For practical purposes, BDDT concentrates on an evaluation set of the form $$U_d = \{\infty,0,1,2,\ldots d - 1\}$$ to interpolate a degree $d$ polynomial.

Calculation of $s(\infty)$ for a Product of Polynomials

The reason why this modification takes place is that leading coefficients of products of polynomials are always easy to compute: the distributive law ensures that

$$s(X) = p(X) q(X) \implies s(\infty) = p(\infty) q(\infty)$$
this is - the leading coefficient of a product is the product of the leading coefficients. Moreover, for a linear polynomial $p_i(X)$, its leading coefficient can be calculated as the difference of its evaluations at 1 and 0: $p_i(1) - p_i(0)$.

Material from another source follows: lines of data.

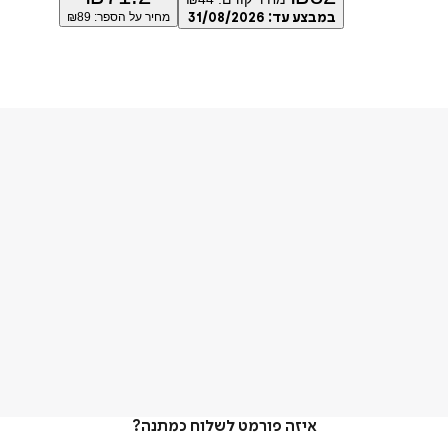
במבצע עד:
31/08/2026
מחיר על הספר: ₪
89
איזה פורמט לשלוח כמתנה?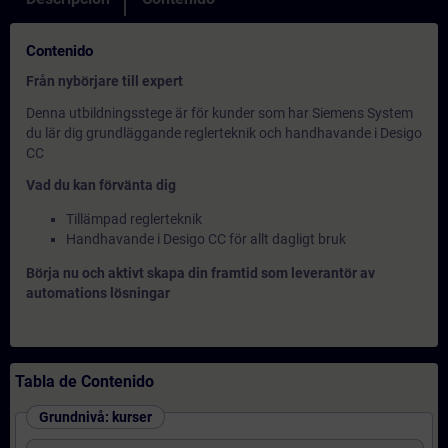
Contenido
Från nybörjare till expert
Denna utbildningsstege är för kunder som har Siemens System
du lär dig grundläggande reglerteknik och handhavande i Desigo
CC
Vad du kan förvänta dig
Tillämpad reglerteknik
Handhavande i Desigo CC för allt dagligt bruk
Börja nu och aktivt skapa din framtid som leverantör av
automations lösningar
Tabla de Contenido
Grundnivå: kurser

Therefore, the formula is:
$$s(\infty) = \prod_{i = 1}^{d} p_i(\infty) = \prod_{i = 1}^{d} (p_i (1) - p_i (0))$$

Example:

Let $s(X) = p_1(X) \cdot p_2(X)$, where:
- $p_1(X) = 2X + 3$
- $p_2(X) = 5X - 4$

Calculate $p_i (\infty)$ for each factor:
- $p_1 (\infty) = p_1 (1) - p_1 (0) = (2(1) + 3) - (2(0) + 3) = 5 - 3 = 2$. (The leading coefficient of $p_1$ is 2).
- $p_2 (\infty) = p_2 (1) - p_2 (0) = (5(1) - 4) - (5(0) - 4) = 1 - (- 4) = 5$. (The leading coefficient of $p_2$ is 5).
Calculate $s(\infty)$: $$s(\infty) = p_1(\infty) \cdot p_2(\infty) = 2 \cdot 5 = 10$$
Verification:
Let's multiply the polynomials to find $s(X)$ explicitly: $$s(X) = (2X + 3)(5X - 4) = 10X^2 - 8X + 15X - 12 = 10X^2 + 7X - 12$$

The leading coefficient of $s(X)$ is 10, which confirms that the rule works perfectly.